The lone survivor of the execution of a Vietnamese family recounted his experiences at the Khmer Rouge tribunal yesterday as parties continued to probe the treatment of the ethnic minority under the Democratic Kampuchea regime.
Civil party Choeng Yang Chat testified about events in Kampong Chhnang province where his family, who were ethnically Vietnamese, fled to after hearing that anyone who stayed in his home village would be killed.
However, his and some 1,000 other families of Khmer and Vietnamese descent were again forcibly relocated by cadres to Tal village, where the 13-year-old was put to work clearing land.
“No one ever thought” they would all be killed, he explained, in response to questions from civil party co-lawyer, Lima Nguyen. “If we had, we would have run off into the forest, even to be eaten by a tiger.

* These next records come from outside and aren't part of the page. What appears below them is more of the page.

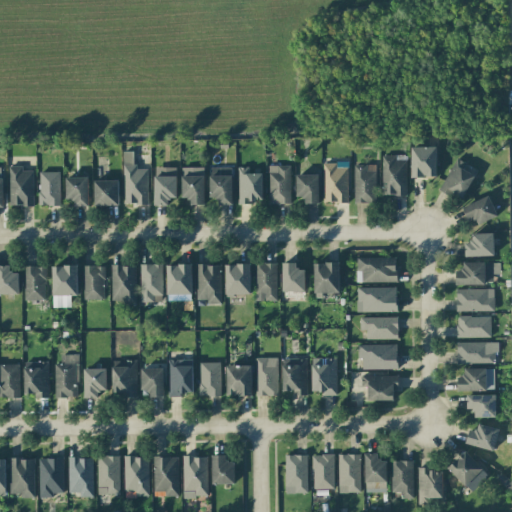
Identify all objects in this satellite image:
building: (422, 161)
building: (393, 175)
building: (457, 179)
building: (133, 181)
building: (334, 182)
building: (363, 183)
building: (192, 184)
building: (220, 184)
building: (279, 184)
building: (164, 185)
building: (0, 186)
building: (20, 186)
building: (249, 186)
building: (307, 187)
building: (49, 188)
building: (77, 190)
building: (105, 192)
building: (480, 210)
road: (212, 232)
building: (480, 245)
building: (375, 269)
building: (477, 273)
building: (326, 277)
building: (292, 278)
building: (237, 279)
building: (8, 281)
building: (265, 281)
building: (93, 282)
building: (178, 282)
building: (34, 283)
building: (150, 283)
building: (208, 283)
building: (122, 284)
building: (63, 285)
building: (376, 299)
building: (474, 299)
building: (472, 326)
building: (379, 327)
road: (425, 329)
building: (475, 352)
building: (377, 356)
building: (294, 375)
building: (323, 375)
building: (66, 376)
building: (266, 376)
building: (179, 377)
building: (36, 378)
building: (123, 378)
building: (209, 379)
building: (476, 379)
building: (9, 380)
building: (238, 380)
building: (152, 381)
building: (94, 382)
building: (379, 386)
building: (481, 405)
road: (213, 429)
building: (482, 437)
building: (222, 470)
road: (262, 470)
building: (322, 471)
building: (467, 471)
building: (374, 472)
building: (348, 473)
building: (295, 474)
building: (80, 475)
building: (108, 475)
building: (136, 475)
building: (50, 476)
building: (165, 476)
building: (194, 476)
building: (2, 477)
building: (21, 477)
building: (402, 478)
building: (429, 483)
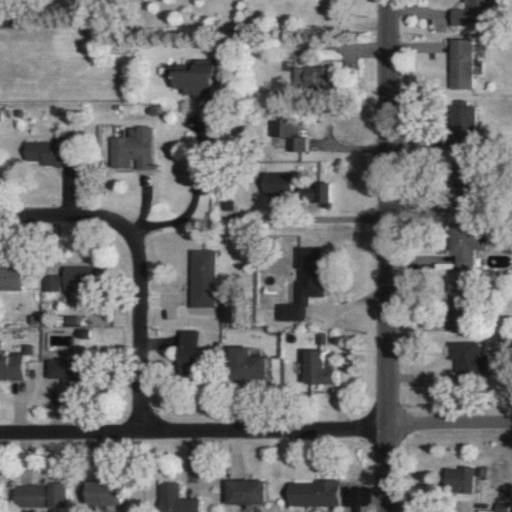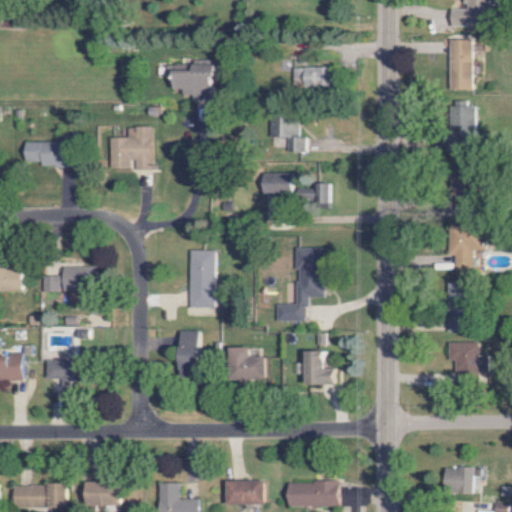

But we simply didn’t anticipate it.”
Chat recalled the morning, about a month after their arrival, when eight cadres wearing black arrived at his family home wielding shotguns, grenades and an axe, and tied up his parents and siblings one-by-one with a cattle rope. They were then marched to a pit in the forest, where he watched as each member was shot and tossed in before he himself was finally ordered to kneel.
“They used an axe to hit my neck three times. They presumed I was dead, so they untied me…and left,” he said. “Inside the pit, I could only see four of my family because bodies were stacked on top of one another.”
After regaining consciousness, he managed to climb out of the pit and walked for several days before arriving at a floating village where he was taken in by a Vietnamese family.
He was later smuggled onto a boat with the family, made his way to Phnom Penh and boarded a ferry of ethnic-Vietnamese to the border to be exchanged for salt and rice in what he described as a barter with Hanoi authorities.
However, Nuon Chea defender Victor Koppe cast doubt on this description of the transaction. Instead, he claimed that “to suggest that lives were saved because there was a need for rice and salt has no basis in the political context of August 1975”, when he deemed relations between Cambodia and Vietnam “cordial”.
Chat was unable to confirm for parties whether the execution and transfer of families like his was part of a deliberate policy targeting Vietnamese by the regime.
When asked what he thought cadres motives were in murdering his family at that time, he told Nguyen, “frankly speaking, I did not think of anything. I was just reborn. I just walked day and night.”